The Central Bank of Kenya, under Dr. Patrick Njoroge, has increased the Central Bank Rate rate by 75 basis points to 8.25 percent, in an effort to tame the skyrocketing inflation.
“The Committee noted the sustained inflationary pressures, the elevated global risks, and their potential impact on the domestic economy and concluded that there was scope for a tightening of the monetary policy in order to further anchor inflation expectations,” said CBK while announcing the new rate.
The MPC last raised the rate by 50 basis points at its sitting in May to stem rising inflation and stabilize the shilling.
Here is the statement from CBK:
The inflation rate for the month of August hit 8.5 percent, from the 8.3 percent recorded in July 2022 mainly driven by the elevated food and fuel prices.
Food and non-alcoholic beverages had their year-to-year change to 15.3 percent while the month-to-month was at 0.5 percent. The m/m increase was mainly contributed by the increase in prices of maize flour-loose, sugar, and mangoes. The increase was however mitigated by a decline in the prices of carrots and onion leeks.
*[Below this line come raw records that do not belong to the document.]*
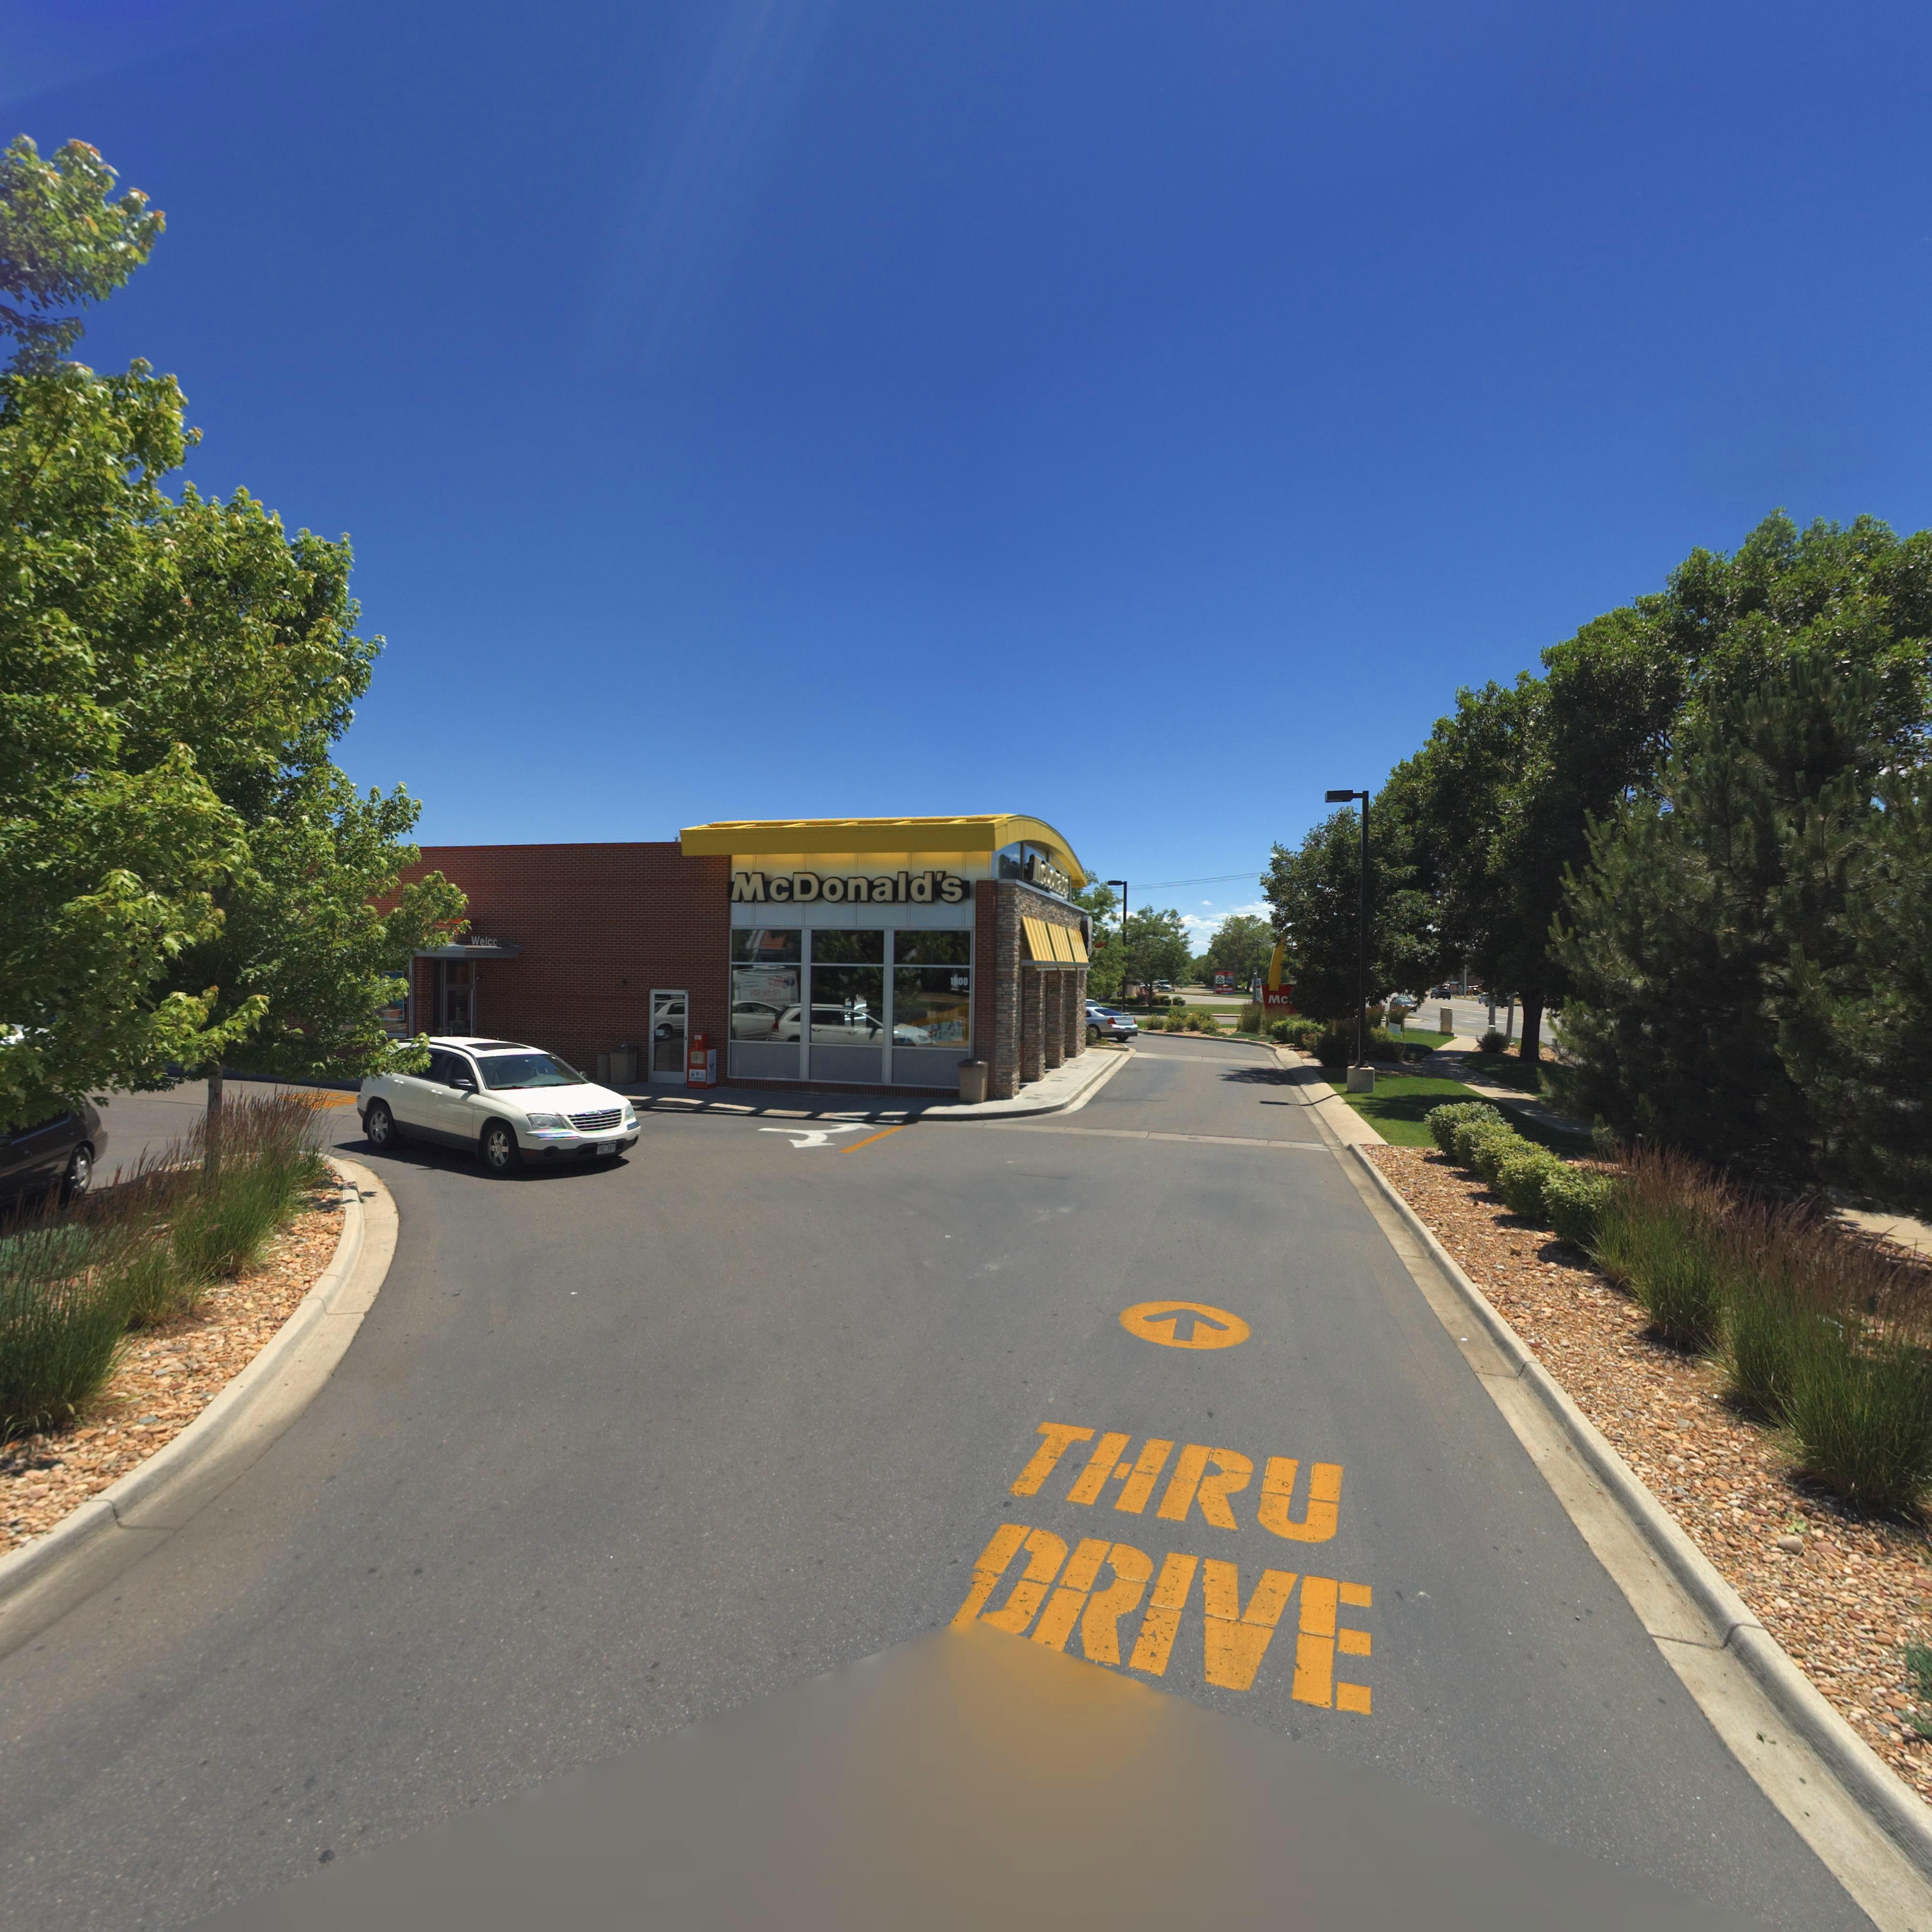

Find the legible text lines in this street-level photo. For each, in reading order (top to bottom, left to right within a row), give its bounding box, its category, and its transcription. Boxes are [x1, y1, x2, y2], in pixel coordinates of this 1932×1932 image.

[729, 869, 964, 903] BusinessName: McDonald's
[1030, 852, 1070, 897] BusinessName: Mc*o*a***s
[950, 976, 968, 985] StreetNumber: 1900
[1267, 995, 1289, 1005] BusinessName: Mc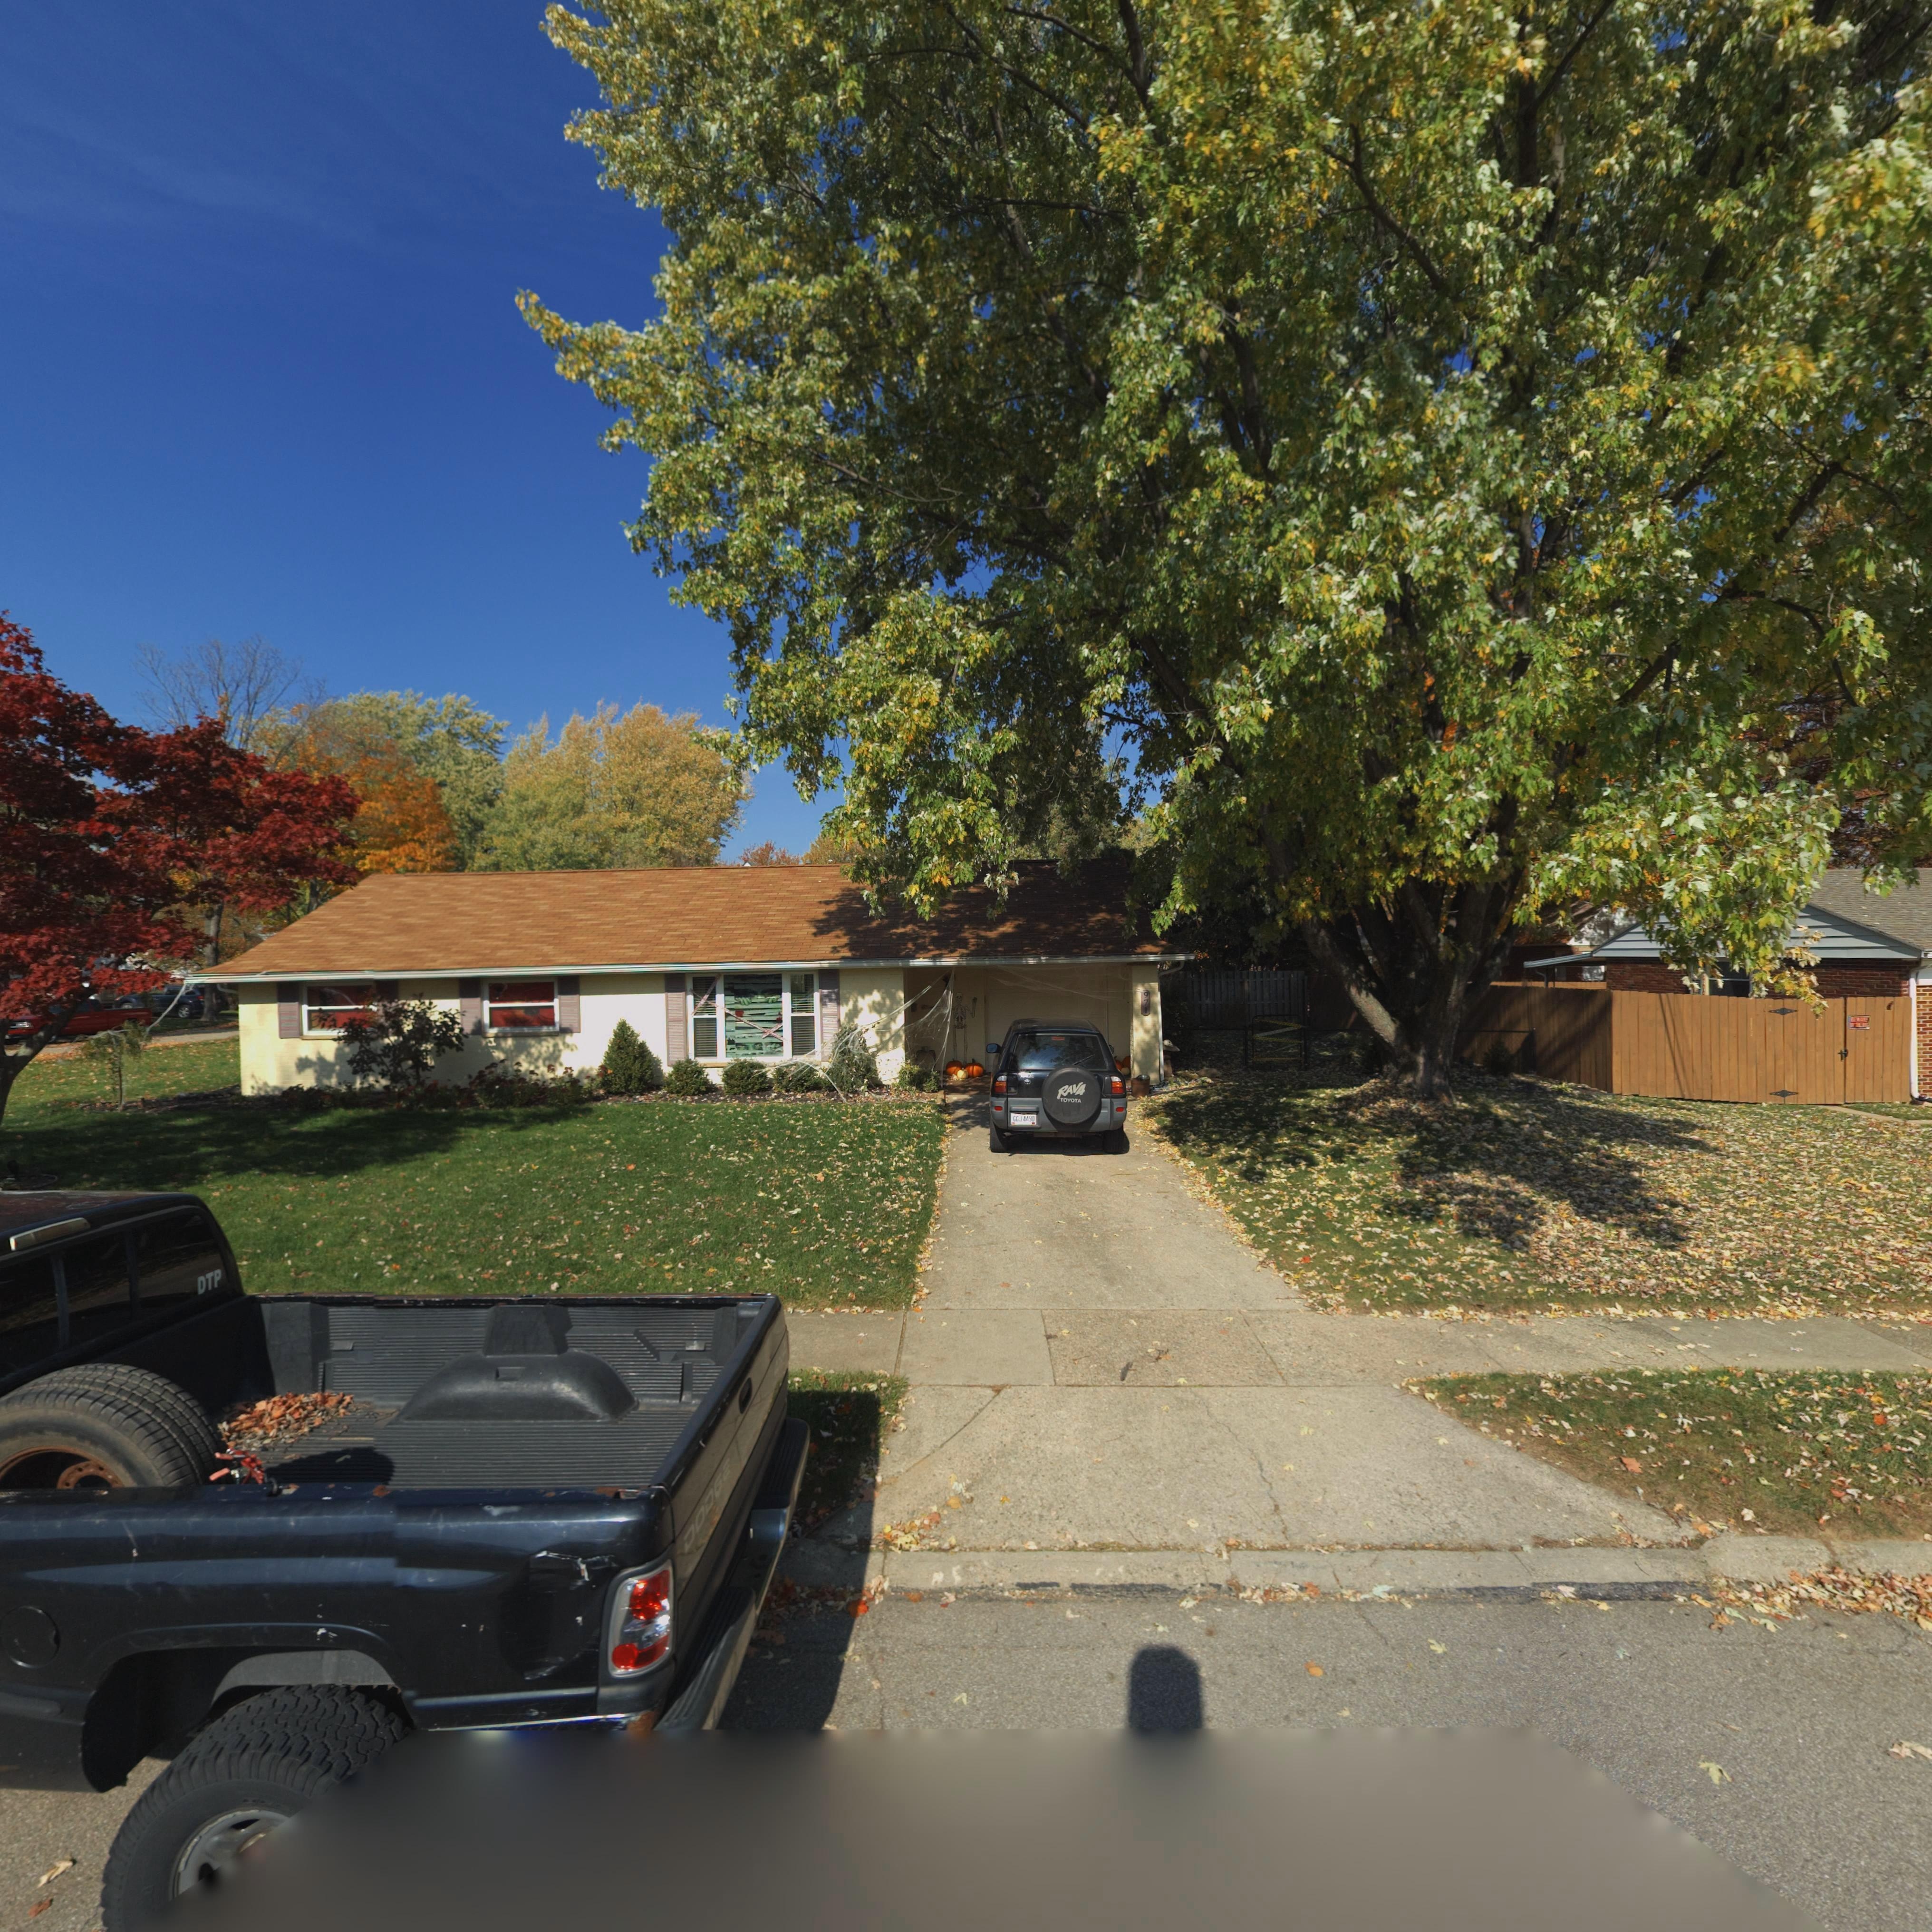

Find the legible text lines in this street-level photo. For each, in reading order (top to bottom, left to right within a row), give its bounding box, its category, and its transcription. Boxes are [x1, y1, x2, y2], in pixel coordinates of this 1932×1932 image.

[1142, 991, 1150, 1014] StreetNumber: 971
[1059, 1096, 1083, 1104] None: TOYOTA
[1055, 1079, 1089, 1101] None: RAV4
[1012, 1114, 1036, 1123] None: GGJ4490
[196, 1266, 224, 1297] None: DTP
[681, 1454, 734, 1559] None: DODGE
For the month of September, experts have already predicted another spike in the inflation rate. “We are projecting the y/y inflation rate for September 2022 to fall within the range of 8.7-9.1 percent,” said Cytonn Investments in their latest report.
Fuel prices for the period 15th September 2022 to 14th October 2022 increased by 12.7, 17.9, and 15.7 percent to 179.3 shillings per liter, 165.0 shillings per liter, and 147.9 shillings per liter from 159.1 shillings per liter Kshs 140.0 per liter and Kshs 127.9 per liter for Super Petrol, Diesel and Kerosene, respectively.